The mastermind groups we host fulfill that need. You discuss your idea. Then you gain new insights during the discussion.

Your initial idea starts to formulate based upon the feedback you receive. It’s like a think tank for your business. The other members know as much, if not more, than you. Not only do you gain from their input; you also get new insights by listening to the other members discuss their ideas.

Innovation loves variety

Diversity extends beyond gender and ethnicity. Mix up your network with people who run in different circles. Novel ideas, and thought diversity, stem from conversations with people from various walks of life.

Novelty lights up our minds. Get creative. Take different ideas from other places and connect them. An open mind stimulates innovation.

As Steve Jobs said, “Creativity is just connecting things. When you ask creative people how they did something, they feel a little guilty because they didn’t really do it, they just saw something. It seemed obvious to them after a while.”

Odd couple connections

Business is about relationships. Sometimes the odd relationships yield the most profitable referrals.

Peter H. Diamandis is the founder of a progressive company known as Singularity University, a Silicon Valley institution that counsels the world’s leaders on exponentially growing technologies. According to him, you want to create “unholy alliances”, that is, partnerships with businesses working in fields different than yours. Many familiar big tech companies have achieved business success from such odd partnerships – Apple and Music, Microsoft and Gaming and Facebook and Oculus.

What does a pest control company have in common with your accounting practice? You share similar clients, small business owners. This means you can cross refer.

Audit your business model

Elon Musk is a pioneer in disruptive thinking. He’s taking on challenges that most people would never consider possible. Currently, he’s creating ways to offer affordable space travel. Plus, he put an end to traffic jams by creating tunnels through his Boring Company and ultrafast transportation via Hyperloop. According to Musk, you must consistently question all assumptions about your business model.

Regularly audit your business to discover which assumptions slow your business. These are the bottlenecks.

Schedule time to think and wonder how you can reinvent your firm. Research new technology that reduces costs. Price for value, rather than time. Or, develop a highly effective marketing strategy.

Challenging your own assumptions becomes easier with practice. Here’s a hint: business owners are typically the bottleneck to their firms growth. Once you clear the various bottlenecks, you will wonder why you didn’t do that sooner.

Bold action

Don’t be caught off-guard by other people’s resistance when you aim for 10x growth. Expect your friends, family and associates to discourage your vision. Big thinking makes most people uncomfortable.
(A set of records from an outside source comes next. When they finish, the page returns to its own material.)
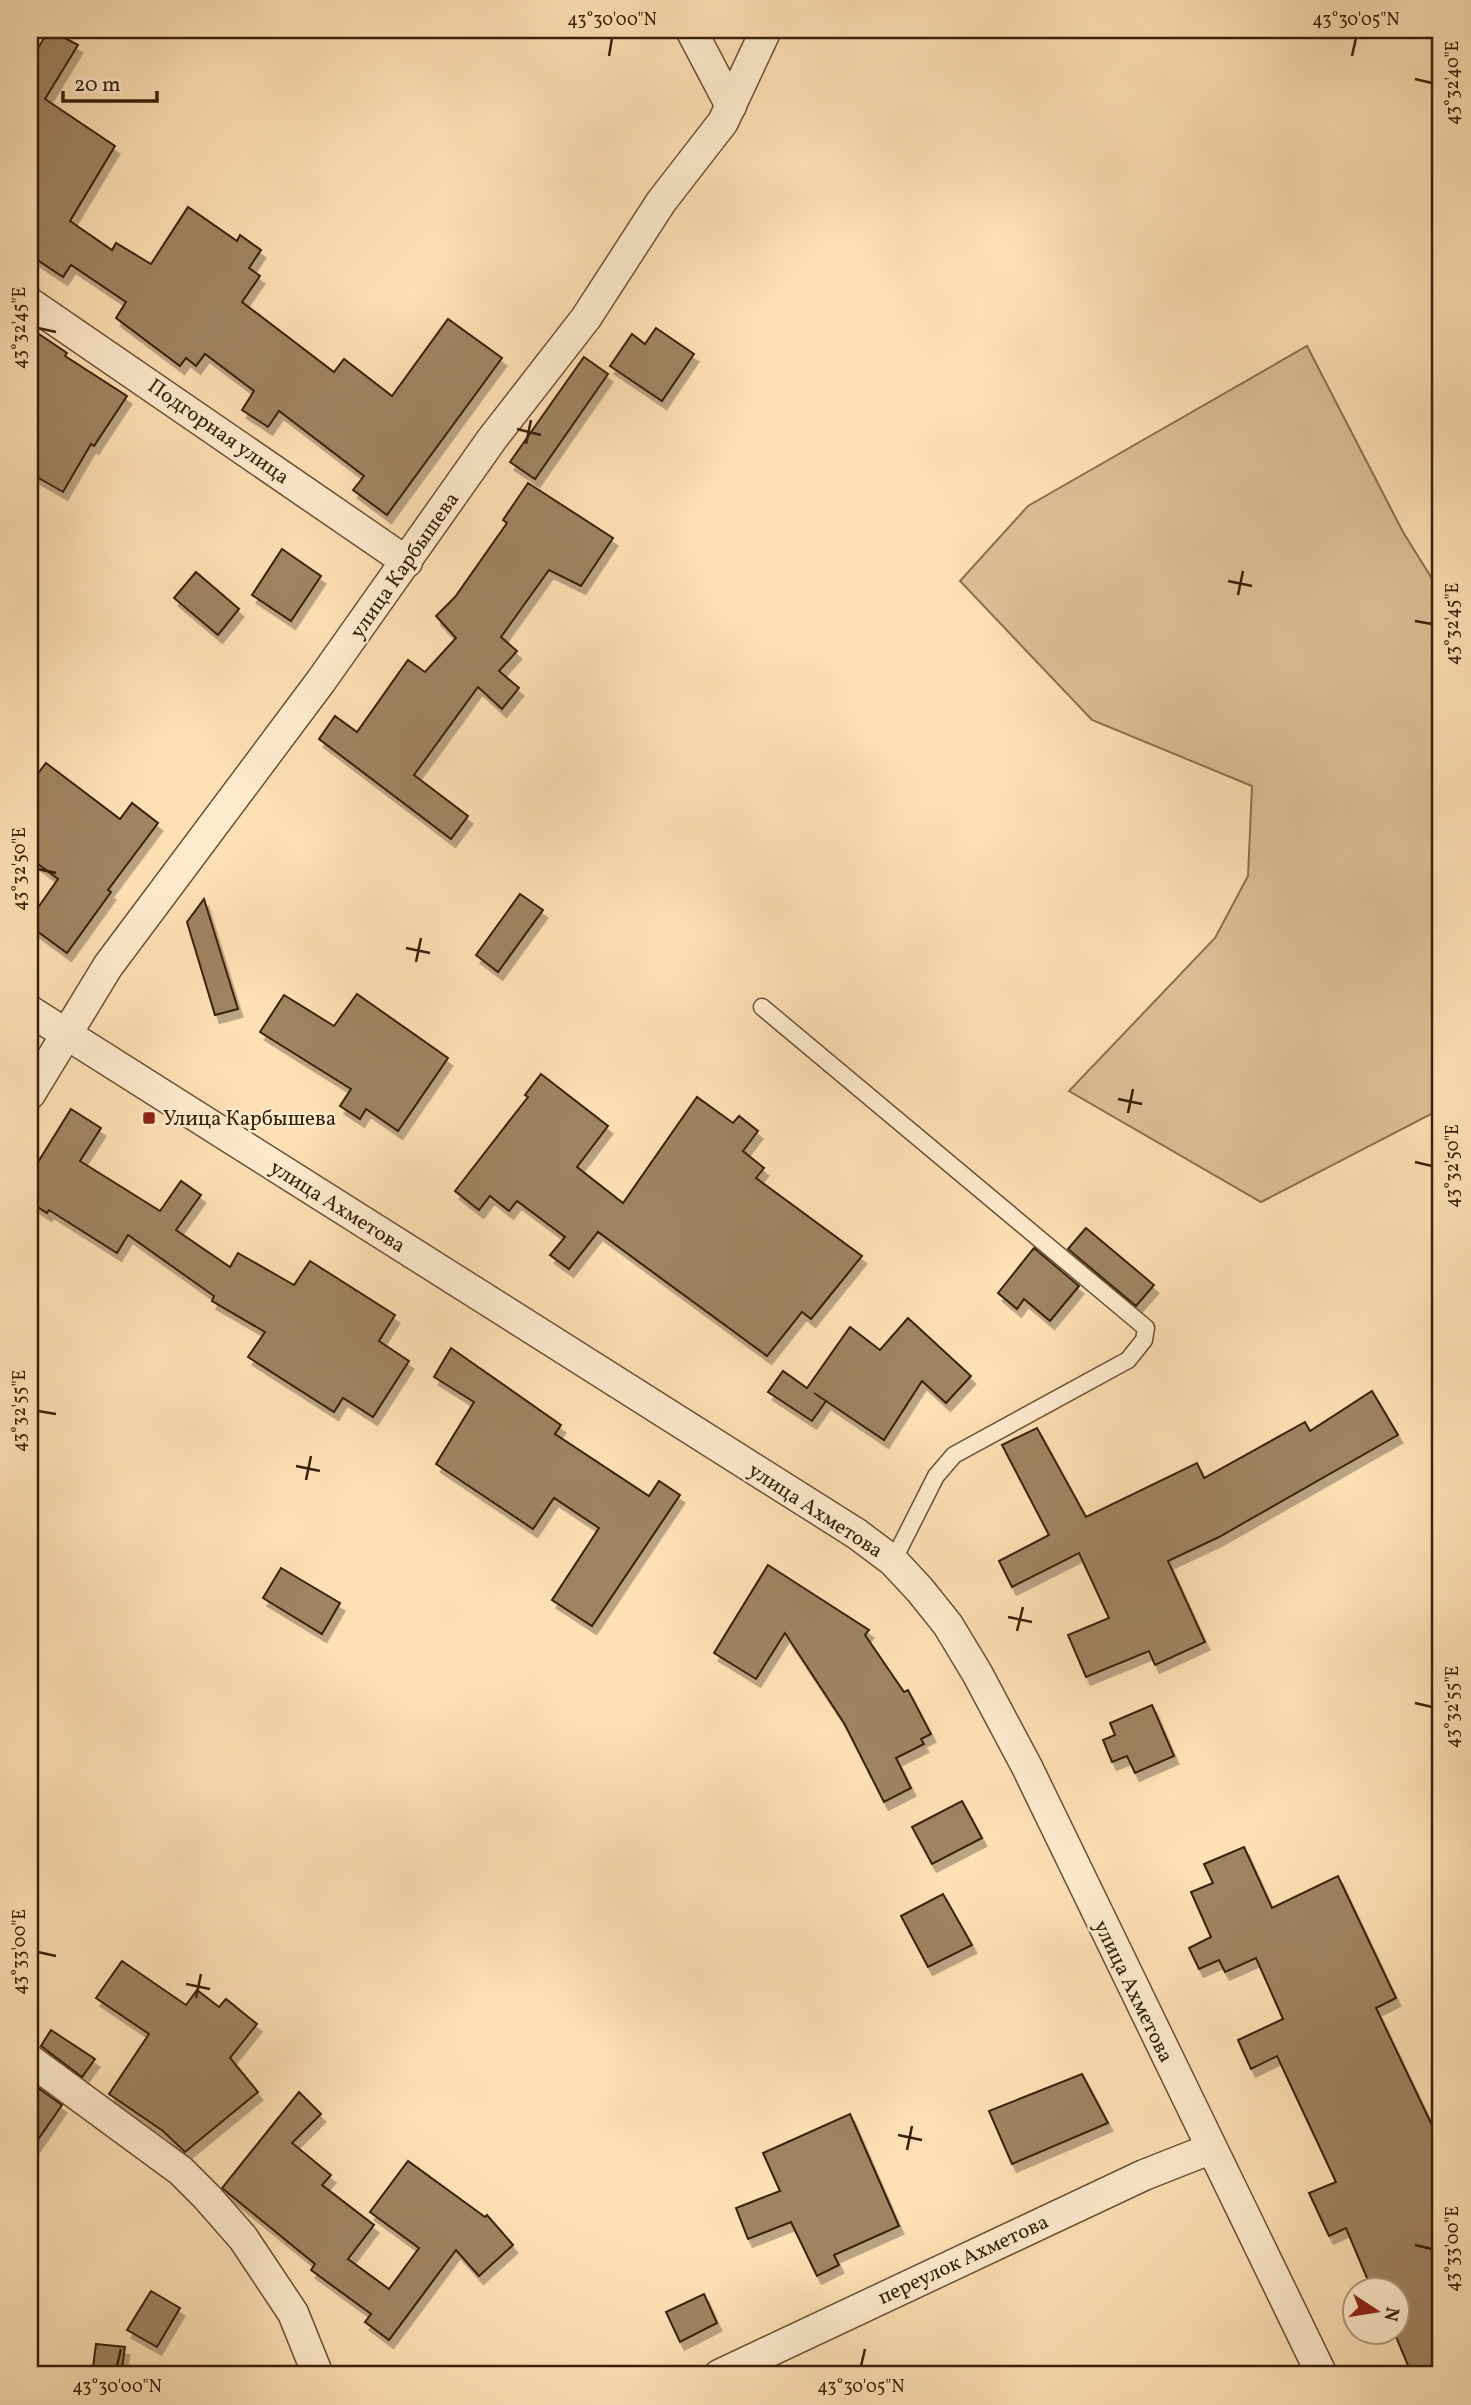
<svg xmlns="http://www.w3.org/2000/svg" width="1471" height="2405" font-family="Vollkorn,serif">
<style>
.green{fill:#dcbf97;stroke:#8a7050;stroke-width:2}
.building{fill:#9f8462;stroke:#39200a;stroke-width:2;filter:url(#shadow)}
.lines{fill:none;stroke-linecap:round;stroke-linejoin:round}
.lane-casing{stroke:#6a5034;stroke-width:19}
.street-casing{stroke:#6a5034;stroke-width:33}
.lane{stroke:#feebce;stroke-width:16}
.street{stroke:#feebce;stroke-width:30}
.ticks{fill:none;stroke:#39200a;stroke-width:2.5}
.poi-dot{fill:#8f2418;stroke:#feebce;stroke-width:2.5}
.labels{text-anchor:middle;stroke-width:5;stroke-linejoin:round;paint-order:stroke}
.street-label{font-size:21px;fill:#39200a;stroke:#feebce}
.poi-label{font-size:21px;fill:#39200a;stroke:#feebce;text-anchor:start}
.neatline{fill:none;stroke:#39200a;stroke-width:2.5}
.ticks-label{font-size:18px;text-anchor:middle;fill:#39200a}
</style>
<defs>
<filter id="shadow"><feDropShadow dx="4.5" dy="8" stdDeviation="0" flood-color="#0004"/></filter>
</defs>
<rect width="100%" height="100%" fill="#fde0b4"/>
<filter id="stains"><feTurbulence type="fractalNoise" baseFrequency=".00286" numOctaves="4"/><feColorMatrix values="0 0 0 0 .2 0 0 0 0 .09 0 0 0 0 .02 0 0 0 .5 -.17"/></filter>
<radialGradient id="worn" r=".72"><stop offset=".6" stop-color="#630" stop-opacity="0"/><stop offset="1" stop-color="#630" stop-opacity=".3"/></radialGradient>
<path class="green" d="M1307 346 1403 532 1441 593V1109L1261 1202 1069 1091 1215 938 1248 876 1252 786 1092 720 960 581 1028 506Z"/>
<g class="building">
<path d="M49 30 78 45 45 99 115 146 70 221 112 250 116 243 151 264 188 207 237 241 240 235 261 250 249 268 260 276 242 302 334 372 344 359 392 396 448 319 502 358 387 515 353 490 364 476 279 411 268 427 242 410 254 391 205 354 196 366 186 358 180 366 116 318 126 302 71 265 63 277 30 255V61Z"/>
<path d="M30 328 67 353 65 356 127 396 94 446 91 444 63 492 30 473Z"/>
<path d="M656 328 694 354 662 401 610 366 632 334 645 344Z"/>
<path d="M584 357 608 374 535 479 510 462Z"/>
<path d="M528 483 613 538 581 586 549 570 501 637 517 651 499 671 519 688 502 709 478 687 414 775 468 816 451 839 319 739 335 716 357 732 408 660 425 672 456 638 436 616 455 597 507 523 503 520Z"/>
<path d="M282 549 321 576 291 621 252 595Z"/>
<path d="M196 572 239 609 218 635 174 598Z"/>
<path d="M46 763 120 819 132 803 158 823 108 890 111 892 67 953 30 926V919L58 879 30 858V784Z"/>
<path d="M520 894 543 910 498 972 476 955Z"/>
<path d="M204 899 238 1009 215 1015 187 922Z"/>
<path d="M357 994 448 1058 398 1131 366 1109 360 1119 340 1106 351 1089 260 1032 284 995 334 1026Z"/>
<path d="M541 1074 608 1126 577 1167 623 1203 697 1097 733 1123 739 1116 758 1131 743 1151 764 1168 756 1178 862 1256 811 1319 802 1312 767 1356 598 1232 569 1269 550 1255 565 1237 517 1201 509 1211 490 1196 479 1210 455 1191 528 1097 525 1095Z"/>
<path d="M71 1109 101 1128 80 1161 160 1211 181 1181 201 1195 176 1230 230 1267 238 1253 294 1285 310 1261 395 1315 379 1341 409 1361 373 1417 343 1398 334 1412 248 1357 265 1332 212 1301 214 1296 128 1235 117 1253 49 1210 47 1213 30 1202V1175Z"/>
<path d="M1086 1228 1154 1285 1136 1306 1068 1249Z"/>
<path d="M1034 1248 1079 1286 1050 1321 1024 1299 1017 1309 998 1293Z"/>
<path d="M908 1318 971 1376 946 1403 922 1381 884 1440 814 1393 826 1401 812 1421 768 1392 783 1371 807 1388 850 1327 880 1350Z"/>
<path d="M451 1348 561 1425 555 1434 649 1496 659 1481 680 1495 592 1626 552 1600 599 1528 554 1498 533 1529 436 1464 474 1402 434 1377Z"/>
<path d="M1372 1391 1398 1435 1219 1537 1168 1561 1205 1642 1155 1665 1149 1651 1086 1677 1068 1635 1109 1618 1079 1553 1012 1587 999 1561 1049 1535 1002 1445 1037 1428 1086 1517 1197 1463 1204 1478 1305 1422 1310 1431Z"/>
<path d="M768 1565 869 1630 865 1635 904 1692 908 1690 931 1734 921 1739 924 1744 896 1758 911 1788 884 1802 844 1723 785 1633 756 1679 714 1653Z"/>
<path d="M281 1568 340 1603 322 1634 263 1598Z"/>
<path d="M1152 1705 1174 1756 1135 1773 1127 1756 1112 1762 1103 1740 1115 1735 1110 1723Z"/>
<path d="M962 1801 982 1838 932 1864 912 1827Z"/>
<path d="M1244 1847 1272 1908 1338 1876 1396 1998 1376 2008 1441 2144V2375H1412L1394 2332H1397V2290H1372L1346 2228 1329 2236 1309 2193 1336 2182 1277 2056 1251 2069 1238 2040 1283 2019 1256 1958 1225 1972 1219 1960 1199 1969 1189 1948 1211 1937 1191 1892 1213 1883 1204 1864Z"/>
<path d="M943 1894 972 1945 928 1967 901 1916Z"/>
<path d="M122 1961 186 2005 197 1990 219 2007 226 1999 257 2024 230 2058 258 2092 185 2152 163 2131 109 2094 149 2034 96 1998Z"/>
<path d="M51 2030 95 2059 82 2077 41 2046Z"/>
<path d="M1082 2074 1108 2123 1012 2164 989 2111Z"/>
<path d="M30 2082 62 2105 30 2151Z"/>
<path d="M299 2092 321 2114 292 2143 331 2175 322 2185 374 2225 348 2259 389 2289 419 2248 370 2212 408 2161 485 2217 487 2215 513 2245 479 2276 456 2250 389 2340 365 2322 371 2314 311 2270 315 2264 222 2188Z"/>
<path d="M850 2114 899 2226 834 2255 839 2265 817 2276 791 2222 748 2239 736 2208 780 2191 763 2153Z"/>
<path d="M151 2291 180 2308 157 2347 127 2330Z"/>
<path d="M704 2294 717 2323 680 2342 666 2312Z"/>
<path d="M96 2344 125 2347 121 2375H92Z"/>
</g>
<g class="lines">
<defs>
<path id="lane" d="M762 1007 1146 1328 1144 1340 1128 1360 954 1455 936 1476 893 1561"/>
<g id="street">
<path d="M691 30 731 106"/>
<path d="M30 303 407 562"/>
<path d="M30 1011 857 1534 893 1561 920 1590 948 1625 977 1673 1027 1767 1322 2375"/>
<path d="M30 1094 108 966 321 681 492 439 586 318 661 202 723 122 766 30"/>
<path d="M30 2060 181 2171 207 2197 243 2238 293 2313 318 2375"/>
<path d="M719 2375 1144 2175 1210 2149"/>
</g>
</defs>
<use href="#lane" class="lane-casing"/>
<use href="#street" class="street-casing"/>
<use href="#lane" class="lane"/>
<use href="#street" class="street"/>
</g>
<path class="ticks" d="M609 56 612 38M1352 56 1356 38M1415 79 1432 83M38 328 56 332M517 429 541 435M526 444 531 420M1228 581 1252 586M1238 595 1243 571M1415 621 1432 624M38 869 56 873M406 948 430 953M416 962 421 938M1118 1099 1142 1104M1128 1113 1133 1089M1415 1162 1432 1166M38 1411 56 1414M296 1466 320 1471M306 1480 311 1456M1008 1617 1032 1622M1017 1631 1023 1607M1415 1703 1432 1707M38 1952 56 1956M186 1984 210 1989M196 1998 201 1974M898 2135 922 2140M907 2150 912 2126M1415 2245 1432 2249M117 2366 121 2349M861 2366 865 2349"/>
<rect class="poi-dot" x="142" y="1111" width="14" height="14" rx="3.5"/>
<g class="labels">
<g class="street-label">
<text transform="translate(219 431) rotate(35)" y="7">Подгорная улица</text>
<text transform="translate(404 565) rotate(-55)" y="7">улица Карбышева</text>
<text transform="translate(338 1206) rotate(32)" y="7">улица Ахметова</text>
<text transform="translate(816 1510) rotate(33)" y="7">улица Ахметова</text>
<text transform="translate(1134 1991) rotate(64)" y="7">улица Ахметова</text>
<text transform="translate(963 2259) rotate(-25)" y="7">переулок Ахметова</text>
</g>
<g class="poi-label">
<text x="163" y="1125">Улица Карбышева</text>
</g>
</g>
<rect width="1471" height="2405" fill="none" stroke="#fde0b4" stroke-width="77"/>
<g transform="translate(1376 2311) rotate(102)"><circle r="33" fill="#feebce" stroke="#af9a80" stroke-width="2"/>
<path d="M0-5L12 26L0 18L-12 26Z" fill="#8f2418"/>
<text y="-10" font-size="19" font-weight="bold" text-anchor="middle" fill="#39200a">N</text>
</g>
<path d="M63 91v10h94v-10" fill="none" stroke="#39200a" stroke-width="3.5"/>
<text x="74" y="91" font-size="21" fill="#39200a" stroke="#feebce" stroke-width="5" paint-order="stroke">20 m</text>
<rect x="38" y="38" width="1394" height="2328" class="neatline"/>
<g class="ticks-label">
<text x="612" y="25">43°30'00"N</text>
<text x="1356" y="25">43°30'05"N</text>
<text transform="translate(1452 83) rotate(-90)" y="6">43°32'40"E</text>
<text transform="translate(19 328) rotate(-90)" y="6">43°32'45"E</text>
<text transform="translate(1452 624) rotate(-90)" y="6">43°32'45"E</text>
<text transform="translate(19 869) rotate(-90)" y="6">43°32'50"E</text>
<text transform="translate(1452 1166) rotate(-90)" y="6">43°32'50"E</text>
<text transform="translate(19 1411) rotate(-90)" y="6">43°32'55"E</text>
<text transform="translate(1452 1707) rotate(-90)" y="6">43°32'55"E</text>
<text transform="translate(19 1952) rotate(-90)" y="6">43°33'00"E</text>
<text transform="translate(1452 2249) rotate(-90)" y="6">43°33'00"E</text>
<text x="117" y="2392">43°30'00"N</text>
<text x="861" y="2392">43°30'05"N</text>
</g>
<rect width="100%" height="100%" filter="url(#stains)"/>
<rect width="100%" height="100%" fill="url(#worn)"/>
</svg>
Elon Musk’s close friend showed him a dozen videos of rockets blowing up because he believed that SpaceX would never succeed. Fortunately, Musk didn’t second-guess his vision. He persevered despite the push-back.

As you shoot for the moon, embrace the risks. As a thought leader, discover how to transform obstacles into opportunities. Continue to pursue your vision, even when people close to you express doubt and concern. As failures occur, momentarily acknowledge the disappointment. Then recover quickly and discover the underlying lessons.

Moonshot thinking is easier said than done. Connect with other thought leaders who think big, just like you. Set time aside to clarify your vision, then accept the challenge. John F. Kennedy didn’t know how to go reach the moon when he initially committed to the Space Race. Even if you don’t reach the moon, you’ll grow from the process. And yes, you’ll achieve more than if you settled for the sure thing.